As the information age eclipsed and replaced the industrial age, it didn't mean that we stopped manufacturing things. Instead we started manufacturing our identities, or as Elizabeth so aptly describes, "a self-crafted identity." The real crisis is in knowing who we truly are, knowing our authentic self, and living an authentic life as a result.
Here are my three suggestions for being authentic in inauthentic times.
1. Stop being so self-conscious. Authentic people do not go around projecting their self-important personality on everyone they encounter.
The healthiest clients that I've ever had are totally unaware of why they are healthy. Their organization is growing in all the ways that that their industry is not. After spending a lot of time with them, I concluded that they lack a contrived self-importance masked as a corporate brand. You cannot imagine how refreshing it is to work with people who feel no need to tell you how important their organization is. They just love it.
Self-conscious self-importance accounts for most of the trauma that leaders face. Every decision has to be calculated to factor in the "personalization" factor. By this, I mean, someone is interpreting every decision you make and action you take as a personal attack. It is all a part of this culture of self-promotion that is fed by social media and the media in general.
If you want to be an authentic person, stop telling us that you are. Either you are or not, and telling us only confirms that fact that you aren't. Authentic people don't have to tell you they are.
2. Virtual identities are not real identities, and virtual relationships are mimics of real relationships.

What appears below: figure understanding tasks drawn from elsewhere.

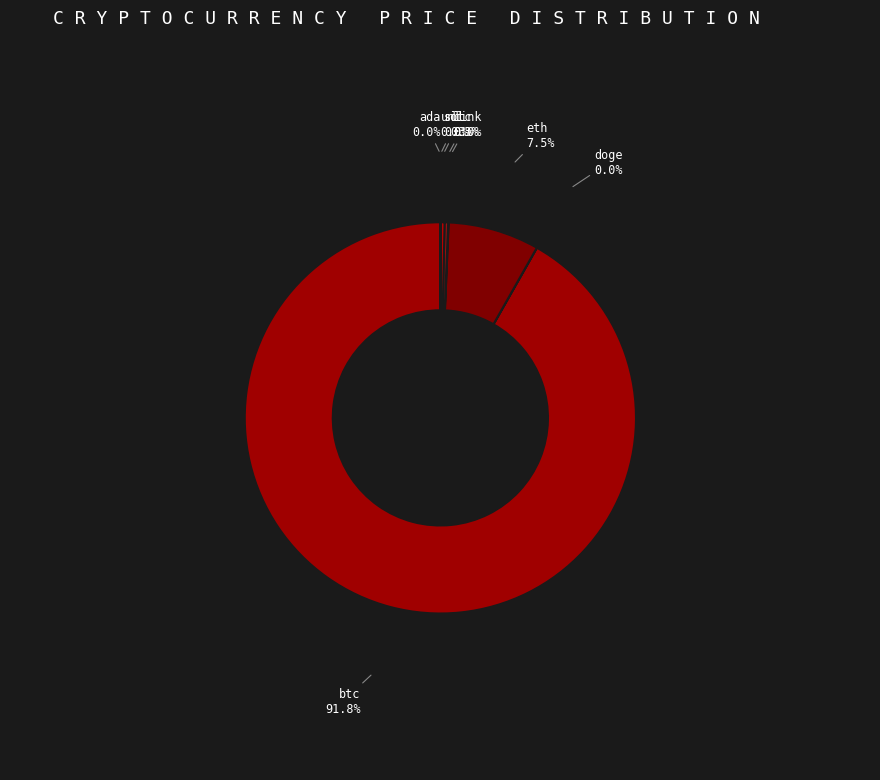

Does any single category account for the majority?

Yes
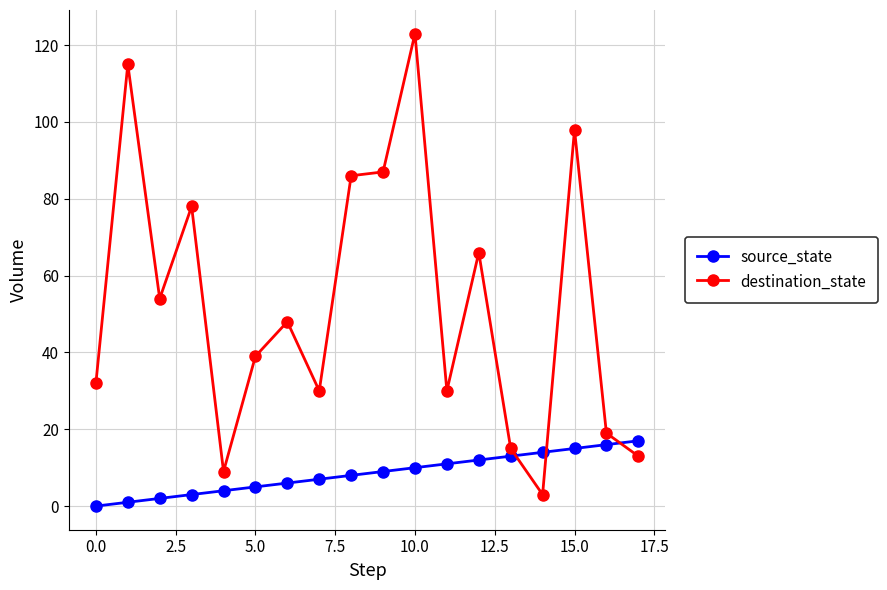

Does the chart have visible grid lines?

Yes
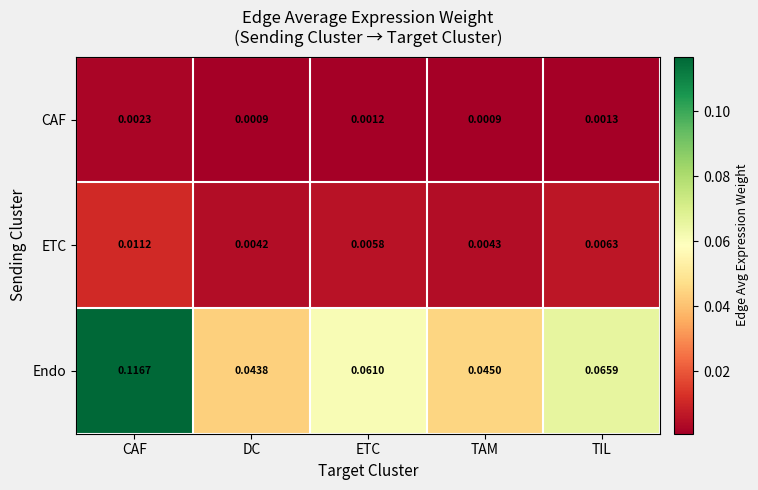

Where is ETC nearest to the value 0?

DC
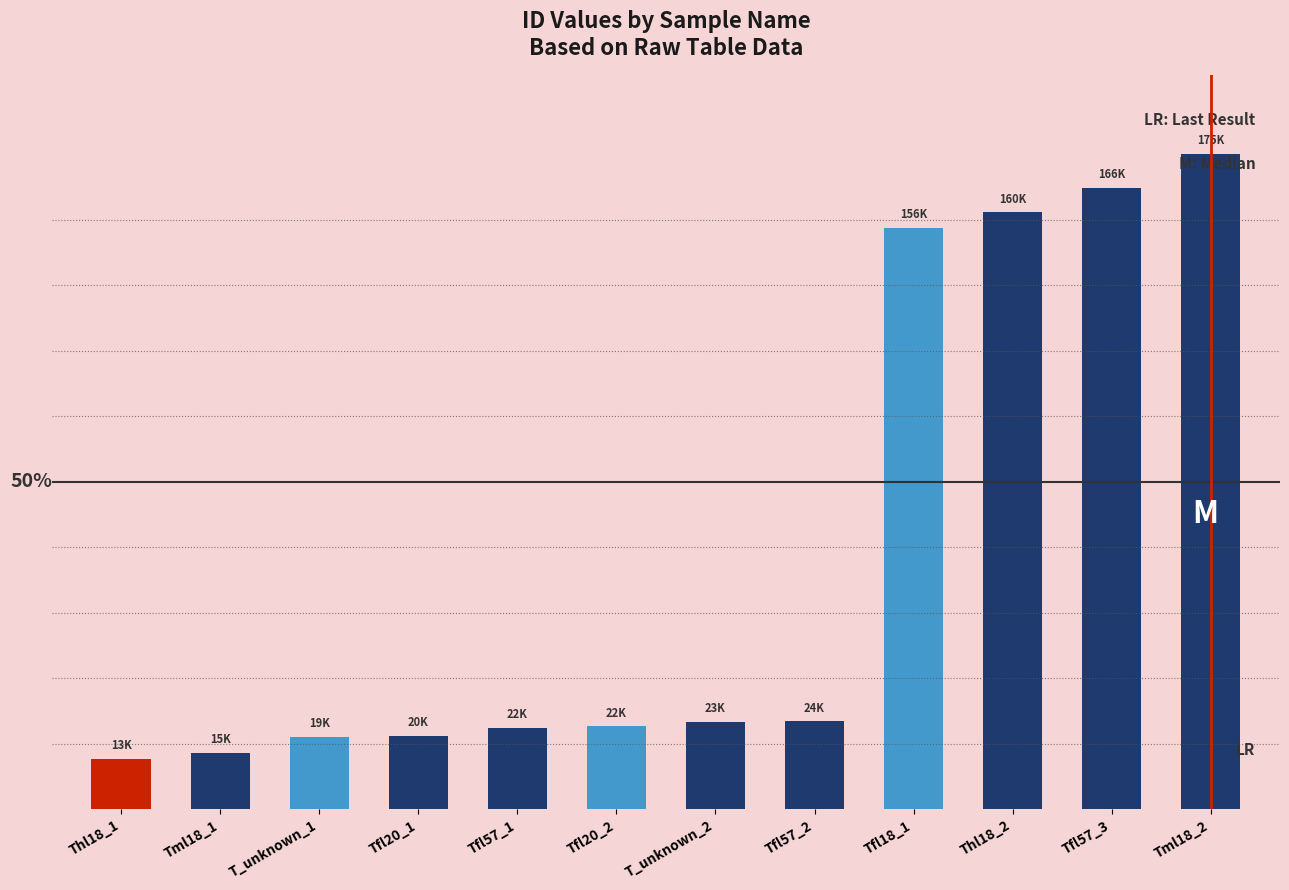

Reading left to right, extract all data points from this chart.

Thl18_1=13434	Tml18_1=15107	T_unknown_1=19443	Tfl20_1=19652	Tfl57_1=21753	Tfl20_2=22126	T_unknown_2=23318	Tfl57_2=23553	Tfl18_1=155633	Thl18_2=159762	Tfl57_3=166309	Tml18_2=175327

I've had a number of discussions about social media with people who want to convinced me that their online relationships are better and more real than what they encounter with people where they live. The virtual and local are not different versions of the same thing. They are totally different social contexts. In the virtual world, lived through social media, the measure of a person is in how they use words. The better you are at expressing yourself, the more likely the virtual world is a place of comfort and affirmation.
The real world of local communities measures people by what they do, by their actions. If my neighbor's dog barks all night, and he doesn't do anything about it, then I have a problem with my neighbor. If I don't complete a job on time, it reflects poorly on my ability to do what I commit to doing. The real world is a place of action.
When we bring the world of action into the virtual, as when we use social media to accomplish tasks more easily, then the real and virtual co-mingle in a highly beneficial way. I'm heavily involved in social media, so I don't see the platform as the issue. It is a tool that facilitates human intention. If my intention is to live a narcissistic life of self-promotion, then social media is the right place to do it.
This notion goes to the heart of Elizabeth's introduction.
The problem is, though, if you’ve been living in the United States in the past sixty years ... you’ve been living in a largely inauthentic reality. We live on inauthentic mortgages and credit lines based on inauthentic incomes. We eat mass produced foods that are mere shadows of their original, artisinal selves ...
Our families are more broken than ever and those families live in homes that hope to replicate the great Georgian plantations and the Cape Cod lifestyles of 150 years ago ... We “stage” our homes. We lock our doors.
We botox, dye, and tuck every square inch of ourselves. We binge and purge. We mull over our personal brands. If we stray from the “brand message”, we perceive that we compromise our income-building opportunities. We filter.
And yet we grandstand about authenticity. So? So the problem with authenticity is that it asks that we actually be exactly what we claim to be.
Relationships are hard because we are not personal brands. We are complex beings whose emotional, intellectual, spiritual and physical selves are in a constant dynamic of change. We are social beings who find health, not in self-projection, but in self-giving, in actions of creating and sacrifice.
If you want to be seen as authentic, then be a giver, not a taker. And when you do, you'll find that the virtual becomes more important because it enhances what you can do in the local world where you live and work.
3. Don't tell me, show me your authenticity.
Look at your ad copy. If you are having to use superlative words to enhance what you say you do, then you aren't being authentic. When we have to modify common, simple speech with lots of adjectives and adverbs to communicate who we are, then we are not clear about what it means to be authentic.
If you want to be perceived as an authentic person, then act as one. Don't tell me that you are an authentic leader. I'll know it by the impact of your actions. I'll know it by what people who in no way benefit from saying so, tell me that you are an authentic person. I'll know it because you'll stand out in the virtual world as a voice of reason and wisdom.
If you live this kind of authentic life, then there are three things that are quite possible.
1. Your life will be hard because we live in inauthentic times.
2. You'll find peace because you'll find yourself through the struggle to be the person who is authentic in every sense.
3. You'll find relationships forming with other people who seek to be authentic in all they do. They exist. From those relationships, authentic community is born.
Authenticity is a choice, a calling and the path that awaits each of us.